The slow operations (AI style transforms and video generation) became optional, non-blocking enhancements. Users could work with their composition immediately and request AI enhancements as needed, not as a prerequisite to getting started.

The Cost Structure

Economics became sustainable:

  • One-time generation costs to build library (amortized across all users)
  • Reuse at scale - thousands of users share same curated assets
  • Client-side processing for transforms/removal (zero server cost)
  • Predictable costs - can calculate exact cost per user based on optional features
  • Marginal cost approaches zero as more users reuse library
  • Assets that improve - can refine, update, and enhance library over time without regenerating for each user
  • Monetization flexibility - AI features can be paywalled or upsold since they’re optional, not required

With cloud provider credits, the initial library generation was essentially free. Ongoing costs were storage (cheap) and optional per-user AI generation (style transforms and video).

Because AI generation is optional, it becomes a revenue opportunity rather than a cost center. Free tier: use the library and compose. Premium tier: unlock AI style transforms and video generation. Users who need AI pay for AI. Users who don’t, don’t.

Here’s the key insight: every dollar spent building the library creates lasting value.

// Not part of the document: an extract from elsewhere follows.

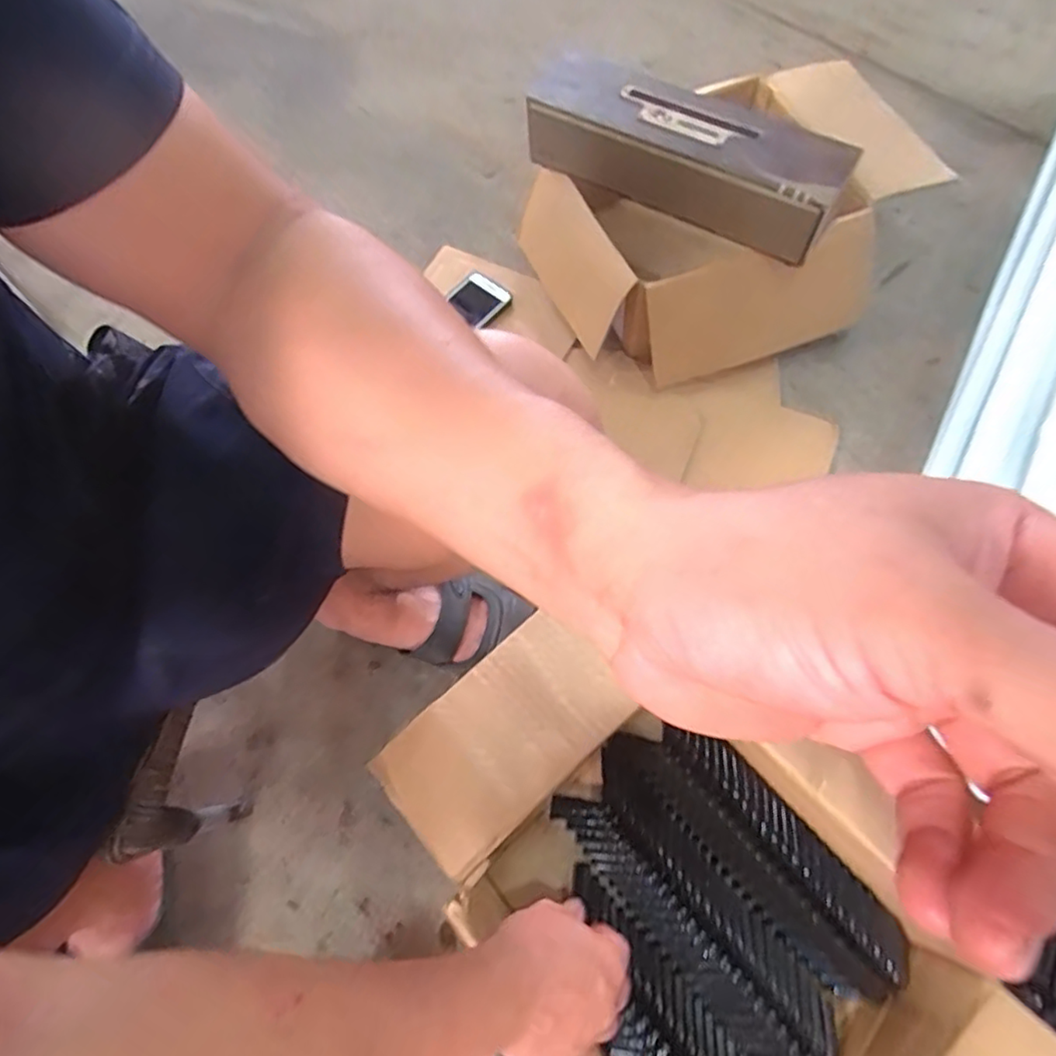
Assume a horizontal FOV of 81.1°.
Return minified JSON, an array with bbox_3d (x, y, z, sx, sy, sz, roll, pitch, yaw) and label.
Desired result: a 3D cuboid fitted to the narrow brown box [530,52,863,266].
[{"bbox_3d":[0.175,-0.447,0.733,0.386,0.081,0.126,28,71,15],"label":"narrow brown box"}]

With real-time generation, every dollar generates throwaway content - used once, never improved, never reused.

The Reliability Win

System reliability improved dramatically:

  • No external dependencies for core experience (browse, compose, save)
  • Traditional web performance characteristics (CDN-cached assets, client-side rendering)
  • Graceful degradation - optional AI features can fail without breaking core flows
  • Offline-capable with progressive enhancement

Key Takeaways

The comparison reveals three core principles:

1. Use AI for creation, not delivery. Pre-generate and curate a library instead of generating on every request. Libraries scale better - you can refine, improve, and reuse assets. Real-time outputs are throwaway.

2. Make AI optional, not mandatory. A fast core experience with optional AI enhancements beats blocking users on AI generation. Users who need AI can opt in and pay. Users who don’t get instant results.

3. Traditional techniques often win. Background removal, image transforms, and composition have mature solutions. Use AI for hard problems (generating novel content), not solved problems.

The right tool for the job

Before reaching for AI, ask: “Has someone already solved this problem with traditional techniques?” Background removal, image transforms, and composition all have mature, battle-tested solutions.

When to Use Each Pattern

Neither pattern is universally better. Choose based on your use case:

Use Real-Time AI Generation When:

  • Output must be truly unique (user’s exact photo, specific product, custom scene)
  • Design space is unbounded (can’t pre-generate all possibilities)
  • Volume is low (hundreds, not thousands, of generations)
  • Users expect to wait (professional creative tools, high-value outputs)
  • Quality > speed (users will wait for perfect results)

Use Curated Libraries When:

  • Design space is bounded (styles, templates, themes)
  • Volume is high (thousands+ users)
  • UX is critical (conversion funnels, mobile apps)
  • Costs must be predictable (fixed budgets, freemium models)
  • Reliability matters (can’t depend on external services)

The Real Question

AI is often a solution looking for a problem. Everyone wants to ship “AI-powered” products, but the real question isn’t “how do we add AI?” - it’s “what problem are we solving, and what’s the best tool for the job?”

Most products don’t need real-time AI generation. They need curated libraries, good composition tools, instant feedback, and sustainable costs. AI is incredible for creating those assets. Traditional engineering is better for delivering them.

Sometimes the best tool is AI. Often it’s not.